O cinema está em constante evolução, seja em estética, narrativa ou plataforma de exibição. Por vezes, o surgimento de um novo artefato muda a forma de se pensar a arte, visto que inúmeras possibilidades artísticas se abrem. Foi assim com o surgimento de câmeras digitais, leves e portáteis, que não só baratearam a produção como fomentaram a construção de novas linguagens.
O desenvolvimento de realidade virtual é o próximo passo dessa evolução. Como em todos os casos, suscita debates, polarizando-se nos grupos a favor e contra.

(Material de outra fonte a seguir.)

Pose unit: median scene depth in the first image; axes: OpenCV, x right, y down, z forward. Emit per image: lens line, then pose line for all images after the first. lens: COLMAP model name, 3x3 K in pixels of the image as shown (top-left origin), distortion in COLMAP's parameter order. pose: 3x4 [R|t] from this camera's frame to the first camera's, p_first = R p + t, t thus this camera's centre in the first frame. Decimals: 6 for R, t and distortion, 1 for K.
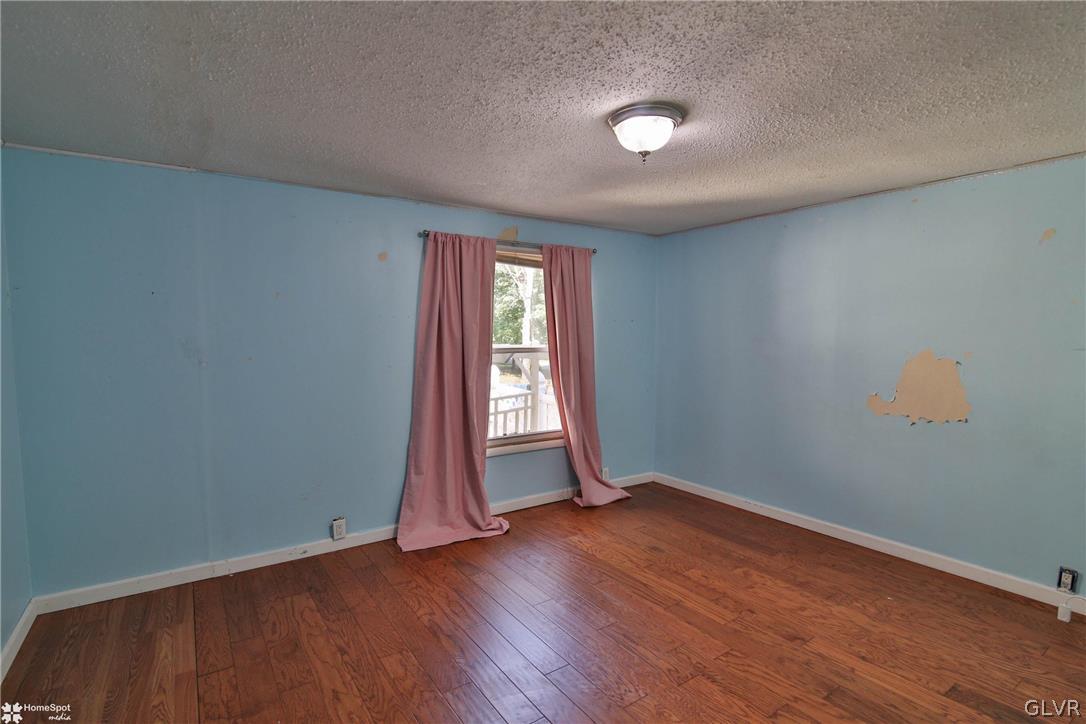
lens RADIAL K [[542.6, 0, 550.2], [0, 542.6, 369.8], [0, 0, 1]] dist [-0.018225, -0.000157]
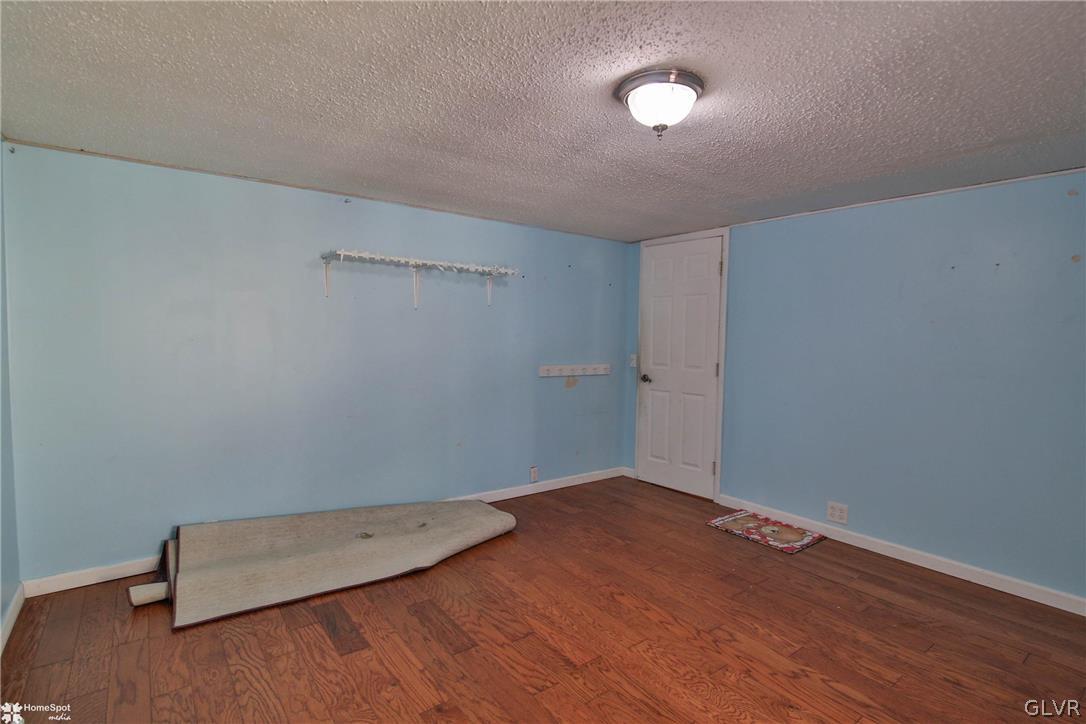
lens RADIAL K [[542.6, 0, 550.2], [0, 542.6, 369.8], [0, 0, 1]] dist [-0.018225, -0.000157]
pose [[-0.998953, -0.019886, -0.041190, 0.230739], [-0.025422, 0.990024, 0.138589, -0.080807], [0.038024, 0.139491, -0.989493, 1.158741]]
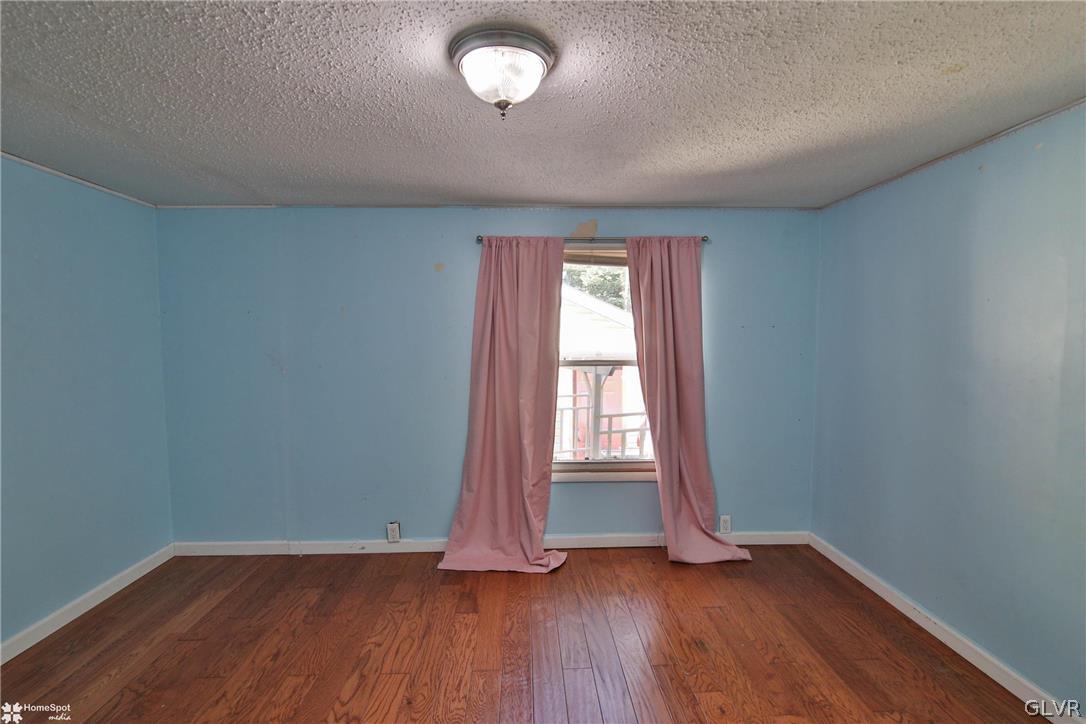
lens RADIAL K [[542.6, 0, 550.2], [0, 542.6, 369.8], [0, 0, 1]] dist [-0.018225, -0.000157]
pose [[0.839764, 0.034040, -0.541884, 0.381946], [-0.032759, 0.999391, 0.012012, -0.037404], [0.541962, 0.007665, 0.840368, 0.262314]]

Há quem argumente o caráter egoísta desse tipo de experiência, contrastante ao ato de ir a uma sala de cinema e sentar-se cercado por pessoas, que compartilharão o filme. Esse ritual, para os contra o VR, é o cerne da arte cinematográfica e não pode descartado. Ademais, há a questão prática dos custos, visto que a plataforma necessita de óculos especiais e fones de ouvido para ser desfrutada.
Por outro lado, tem-se o caráter altamente imersivo da nova tecnologia e a consequente possibilidade de sair dos limites planos de um enquadramento em 2D para explorar uma narrativa em 360º. Cada experiência será diferente da outra, já que exige a interação do usuário para sua execução.

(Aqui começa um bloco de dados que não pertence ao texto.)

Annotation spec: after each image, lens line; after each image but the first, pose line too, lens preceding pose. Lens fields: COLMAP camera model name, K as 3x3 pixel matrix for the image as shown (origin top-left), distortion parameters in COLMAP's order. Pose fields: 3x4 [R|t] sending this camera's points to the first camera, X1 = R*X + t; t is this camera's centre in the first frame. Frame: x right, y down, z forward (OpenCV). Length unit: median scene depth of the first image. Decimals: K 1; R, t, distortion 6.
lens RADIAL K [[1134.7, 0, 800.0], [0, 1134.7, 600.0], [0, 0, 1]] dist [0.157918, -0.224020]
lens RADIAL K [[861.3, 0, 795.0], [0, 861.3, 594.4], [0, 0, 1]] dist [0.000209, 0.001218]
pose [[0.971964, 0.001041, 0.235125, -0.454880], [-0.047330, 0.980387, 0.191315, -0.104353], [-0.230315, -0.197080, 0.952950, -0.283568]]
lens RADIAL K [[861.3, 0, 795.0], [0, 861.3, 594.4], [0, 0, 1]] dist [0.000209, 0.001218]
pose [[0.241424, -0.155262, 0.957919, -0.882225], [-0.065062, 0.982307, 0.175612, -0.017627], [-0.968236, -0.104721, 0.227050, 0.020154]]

Ainda existem poucos cineastas debruçados sobre a questão e a produção de filmes para essa plataforma é quase nula. Ainda assim, há quem use-a para experimentar novas formas de contar histórias. É o caso de Alejandro González Iñárritu (“Birdman”), que expôs os horrores vividos por aqueles que tentam cruzar a fronteira do México em direção aos Estados Unidos em “Carne Y Arena”. Exibido no Festival de Cannes deste ano, convida o espectador a sofrer na pele dos mexicanos por breves sete minutos. Foi exaltado como brilhante e inovador.
Neste sentido, o Festival Varilux de Cinema Francês está promovendo uma mostra especial de realidade virtual em São Paulo e Rio de Janeiro, que começou no dia 07 de junho e se estenderá até o dia 18. Durante esse período, os interessados poderão assistir a 07 filmes, além de poder participar de um jogo interativo.
A experiência é altamente satisfatória, chega a ser fascinante. A linguagem desse tipo de obra é totalmente diferente, já que requer a participação ativa do espectador para sua completude, visto que a narrativa se desenrola em 360º. Muitas vezes ocupa-se o lugar de um personagem através de planos subjetivos, fornecendo ainda mais imersão à experiência. Sem interferências do mundo externo, mergulha-se a fundo na história, captando novas camadas de compreensão a cada virada de cabeça.
Entre os filmes escolhidos pelo curador, o cineasta Michel Reilhac, estão obras que abordam os medos infantis pelos olhos de vista de um garoto (“Sergeant James”), os bastidores de uma filmagem (“On Set – Slack Bay”), um mergulho pelas profundezas (“Out of the Blue”) e um encontro sensual entre 7 pessoas (“Viens!), dirigido pelo próprio Reilhac.
Um dos mais impressionantes dentre a seleção é “Kinoscope”, que remonta a história do cinema em uma animação de 09 minutos. A viagem pela sétima arte começa com a clássica cena de “Uma Viagem à Lua”, de Mèlies, passando por sequências de “Cidadão Kane”, “Tempos Modernos” e “De Volta Para o Futuro”, dentre outros.
O espectador é devidamente colocado dentro de um táxi guiado por Travis Buckley (“Taxi Driver”) e conduzido por uma rua com prédios de filmes famosos, como o de “Caca-Fantasmas”. Em seguida, assiste à icônica luta entre A Noiva e O-Ren Ishii em solo japonês (“Kill Bill”). Caminhando entres décadas de produções cinematográficas que entraram para o imaginário coletivo, o curta oferece uma experiência extremamente divertida e envolvente. Ao final, a placa de Hollywood aparece e fogos de artifício com símbolos de filmes como “Star Wars” e “Tubarão” revelam o término da projeção.
A produção de cinema em realidade virtual infelizmente ainda é bastante escassa e de difícil acesso. Para aqueles que a assistem, mostra-se extremamente recompensadora. Diante disso, vale a pena conferir a mostra promovida pelo Festival Varilux de Cinema Francês. Garantimos que não irá se arrepender.
Informações sobre locais de exibição e a seleção de filmes estão disponíveis no site do Festival.